Asked about their reaction after finding out how far the cancer had advanced, Janice said it was a terrible feeling.
“It was just devastating knowing that it was cancer,” she said. “I thought it was just that lump there and then ,on May 23, we found out that it had spread. It was horrible.
“So we went to start seeing the doctors during the first full week of June, and they decided to do chemo and radiation first and then do surgery to try to reduce the lump so we could save his eye.
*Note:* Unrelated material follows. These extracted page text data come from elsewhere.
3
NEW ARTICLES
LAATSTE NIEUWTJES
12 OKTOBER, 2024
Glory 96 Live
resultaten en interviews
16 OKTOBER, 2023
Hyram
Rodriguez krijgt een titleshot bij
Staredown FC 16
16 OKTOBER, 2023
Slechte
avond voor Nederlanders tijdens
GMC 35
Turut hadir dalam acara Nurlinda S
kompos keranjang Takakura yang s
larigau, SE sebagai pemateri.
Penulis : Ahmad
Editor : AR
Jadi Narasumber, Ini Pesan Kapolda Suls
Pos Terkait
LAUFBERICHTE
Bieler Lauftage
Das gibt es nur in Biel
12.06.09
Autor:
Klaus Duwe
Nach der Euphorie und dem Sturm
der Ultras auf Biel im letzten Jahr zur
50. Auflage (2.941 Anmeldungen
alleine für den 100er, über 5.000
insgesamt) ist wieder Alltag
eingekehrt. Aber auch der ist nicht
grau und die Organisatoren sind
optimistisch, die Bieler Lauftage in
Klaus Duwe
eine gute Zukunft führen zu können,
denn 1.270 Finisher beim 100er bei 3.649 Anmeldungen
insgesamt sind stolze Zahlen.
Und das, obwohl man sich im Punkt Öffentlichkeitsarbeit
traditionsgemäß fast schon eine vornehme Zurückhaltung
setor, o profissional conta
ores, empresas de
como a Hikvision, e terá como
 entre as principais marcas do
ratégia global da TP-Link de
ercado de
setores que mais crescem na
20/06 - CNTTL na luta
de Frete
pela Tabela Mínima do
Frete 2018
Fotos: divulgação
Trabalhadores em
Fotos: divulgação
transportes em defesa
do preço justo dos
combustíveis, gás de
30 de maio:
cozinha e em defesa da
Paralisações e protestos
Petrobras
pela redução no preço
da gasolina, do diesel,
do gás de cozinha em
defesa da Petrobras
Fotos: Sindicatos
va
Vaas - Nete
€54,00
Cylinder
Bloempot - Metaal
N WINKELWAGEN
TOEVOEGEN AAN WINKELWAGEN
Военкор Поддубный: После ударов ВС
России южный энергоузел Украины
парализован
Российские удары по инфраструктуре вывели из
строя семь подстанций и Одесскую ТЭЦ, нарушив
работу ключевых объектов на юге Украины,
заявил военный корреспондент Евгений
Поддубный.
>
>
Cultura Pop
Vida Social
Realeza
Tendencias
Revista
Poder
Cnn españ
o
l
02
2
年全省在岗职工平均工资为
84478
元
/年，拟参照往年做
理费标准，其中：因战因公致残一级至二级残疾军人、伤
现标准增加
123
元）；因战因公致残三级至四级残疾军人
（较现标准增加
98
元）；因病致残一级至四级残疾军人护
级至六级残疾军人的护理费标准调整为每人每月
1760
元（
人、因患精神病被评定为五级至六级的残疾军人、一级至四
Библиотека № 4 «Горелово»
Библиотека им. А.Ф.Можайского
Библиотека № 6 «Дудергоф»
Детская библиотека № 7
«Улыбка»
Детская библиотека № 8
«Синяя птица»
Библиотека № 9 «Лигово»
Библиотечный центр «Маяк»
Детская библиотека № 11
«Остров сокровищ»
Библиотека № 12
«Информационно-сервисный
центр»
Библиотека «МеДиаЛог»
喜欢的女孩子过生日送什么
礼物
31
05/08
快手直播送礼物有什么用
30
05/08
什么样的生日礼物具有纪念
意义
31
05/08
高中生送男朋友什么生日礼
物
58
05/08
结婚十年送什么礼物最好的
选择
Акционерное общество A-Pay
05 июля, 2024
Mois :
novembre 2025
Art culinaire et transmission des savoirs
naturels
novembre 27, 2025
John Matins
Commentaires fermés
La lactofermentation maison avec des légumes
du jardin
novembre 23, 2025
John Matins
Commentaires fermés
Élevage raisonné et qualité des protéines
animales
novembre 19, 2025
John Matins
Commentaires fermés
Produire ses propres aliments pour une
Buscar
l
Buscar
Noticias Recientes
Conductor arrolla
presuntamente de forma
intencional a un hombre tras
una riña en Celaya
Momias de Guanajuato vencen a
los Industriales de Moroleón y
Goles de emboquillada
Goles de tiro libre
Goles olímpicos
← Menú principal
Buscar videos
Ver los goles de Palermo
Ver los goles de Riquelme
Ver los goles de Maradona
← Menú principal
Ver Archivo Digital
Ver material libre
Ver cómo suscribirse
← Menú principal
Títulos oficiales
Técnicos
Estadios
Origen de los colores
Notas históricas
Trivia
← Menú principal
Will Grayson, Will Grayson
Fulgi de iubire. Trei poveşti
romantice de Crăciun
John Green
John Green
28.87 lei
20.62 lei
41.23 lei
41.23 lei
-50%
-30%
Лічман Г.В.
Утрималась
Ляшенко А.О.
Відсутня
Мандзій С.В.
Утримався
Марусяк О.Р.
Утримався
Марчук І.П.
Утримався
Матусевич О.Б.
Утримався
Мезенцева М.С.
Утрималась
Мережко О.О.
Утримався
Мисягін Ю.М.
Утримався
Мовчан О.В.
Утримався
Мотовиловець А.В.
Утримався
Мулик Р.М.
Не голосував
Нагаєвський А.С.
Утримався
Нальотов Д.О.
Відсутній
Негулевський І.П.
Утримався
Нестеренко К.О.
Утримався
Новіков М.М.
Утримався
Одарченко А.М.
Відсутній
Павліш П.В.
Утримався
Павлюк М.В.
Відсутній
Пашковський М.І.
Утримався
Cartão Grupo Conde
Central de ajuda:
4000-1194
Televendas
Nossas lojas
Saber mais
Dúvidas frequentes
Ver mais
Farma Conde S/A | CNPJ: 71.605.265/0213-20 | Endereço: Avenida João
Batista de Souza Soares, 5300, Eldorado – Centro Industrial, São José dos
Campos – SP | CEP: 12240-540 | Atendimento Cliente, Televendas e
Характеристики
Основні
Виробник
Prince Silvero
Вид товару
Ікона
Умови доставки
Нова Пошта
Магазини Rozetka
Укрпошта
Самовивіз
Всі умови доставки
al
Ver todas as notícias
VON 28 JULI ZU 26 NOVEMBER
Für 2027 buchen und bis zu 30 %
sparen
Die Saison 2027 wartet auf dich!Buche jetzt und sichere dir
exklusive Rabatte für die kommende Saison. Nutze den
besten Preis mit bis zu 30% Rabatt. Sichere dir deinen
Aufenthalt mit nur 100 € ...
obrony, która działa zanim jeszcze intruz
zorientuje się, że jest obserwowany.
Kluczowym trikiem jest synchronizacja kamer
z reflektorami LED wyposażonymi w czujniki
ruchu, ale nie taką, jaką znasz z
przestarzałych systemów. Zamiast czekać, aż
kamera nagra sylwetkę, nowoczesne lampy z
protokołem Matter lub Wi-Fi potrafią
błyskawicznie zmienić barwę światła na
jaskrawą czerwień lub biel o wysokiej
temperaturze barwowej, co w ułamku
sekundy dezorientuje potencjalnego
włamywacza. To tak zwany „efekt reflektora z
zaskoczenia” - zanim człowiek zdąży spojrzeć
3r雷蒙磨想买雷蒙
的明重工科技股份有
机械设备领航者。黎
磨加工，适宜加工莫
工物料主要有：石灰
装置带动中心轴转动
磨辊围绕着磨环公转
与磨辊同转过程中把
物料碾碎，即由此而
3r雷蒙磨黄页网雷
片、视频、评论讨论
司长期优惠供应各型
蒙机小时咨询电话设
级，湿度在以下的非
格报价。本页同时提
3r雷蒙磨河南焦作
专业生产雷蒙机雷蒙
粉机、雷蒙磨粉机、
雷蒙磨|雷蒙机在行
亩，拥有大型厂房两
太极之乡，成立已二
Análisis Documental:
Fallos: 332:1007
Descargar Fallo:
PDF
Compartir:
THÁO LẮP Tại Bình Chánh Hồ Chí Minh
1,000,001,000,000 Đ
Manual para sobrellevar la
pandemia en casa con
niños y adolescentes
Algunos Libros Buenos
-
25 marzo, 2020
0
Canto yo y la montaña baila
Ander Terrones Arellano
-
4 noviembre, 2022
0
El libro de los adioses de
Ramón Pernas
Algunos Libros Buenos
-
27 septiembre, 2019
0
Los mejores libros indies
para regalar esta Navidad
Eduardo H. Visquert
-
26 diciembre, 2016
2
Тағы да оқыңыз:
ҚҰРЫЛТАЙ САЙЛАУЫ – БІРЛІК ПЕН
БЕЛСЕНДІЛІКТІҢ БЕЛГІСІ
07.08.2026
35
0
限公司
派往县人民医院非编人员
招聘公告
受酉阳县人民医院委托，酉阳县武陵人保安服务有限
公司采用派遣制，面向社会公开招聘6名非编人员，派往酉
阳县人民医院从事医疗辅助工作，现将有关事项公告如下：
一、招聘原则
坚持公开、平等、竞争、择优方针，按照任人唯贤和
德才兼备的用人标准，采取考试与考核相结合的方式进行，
So we started June 13 with chemo.”
In addition to the chemo, there was a drug Lee needed to take once per week that caused a reaction.
“The first time it was fine, and then he started breaking out in blisters from his head to his chest,” Janice said. “It was horrible. We got that calmed down but the second time we had that drug a few weeks later, he went into shock and the doctor said no more. It was really tough to see him react to that.
“We started radiation Aug. 15 at Mayo, and he had the proton radiation, rather than the photon radiation, and that is very precise, and then Aug. 20 we got into the Hope Lodge through the American Cancer Association over at Mayo and it was an awesome place.
“Sept. 27 was our last day of radiation, and the doctor said that two weeks after radiation he would feel even worse, and we wondered how he could feel even worse than he already was. He’s just starting to come around now, but he can’t swallow, he has a feeding tube and even liquid is just tough. It’s so hard to see someone you love suffering, and you can’t do much about it.”
At the end of the month, Lee will get an MRI and a CAT scan. Janice said that what doctors normally would do is give Lee six weeks off after radiation, then three months later they would do an MRI to see if the tumor had shrunk. But the doctors say they do not have the time in Lee’s case.
“So he will have to have surgery, and he will have to have the right side of his face reconstructed depending upon how big those tumors are,” Janice said. “We don’t know yet if they can save his right eye, so it’s a big wait and see.”
Unfortunately, Janice and Lee would undergo additional trials. On Aug. 21, Janice received a phone call stating that her mother had passed away. On Aug. 22, they got a call that Lee’s mother has breast cancer.
“It has been really, really hard to deal with everything,” Janice said. “When we got the call that my mom had passed away, his brother stayed with him for the three days while I was doing funeral arrangements for her. It’s just been so frustrating because he gets sick so much and it’s hard.”
Janice said she is thankful for friends and family.
“They have been phenomenal,” she said. “We need something and someone’s there for us. We couldn’t survive if it wasn’t for the family and friends and co-workers we had, and I can’t even start to list the people or what everyone has done. It has just been absolutely amazing.”
Janice went on to describe Lee as a people person who loves to be around others.
“He’s just so active, so for him to be in bed is just getting old for him,” she said. “He’s used to visiting with people.”
Lee’s niece-in-law, Ashley Freeman, shared that the benefit supper will be a pork loin supper. There will be a grand prize raffle and the silent auction. In addition to the benefit, donations can be made at Bank Midwest to the Lee Freeman Benefit Account.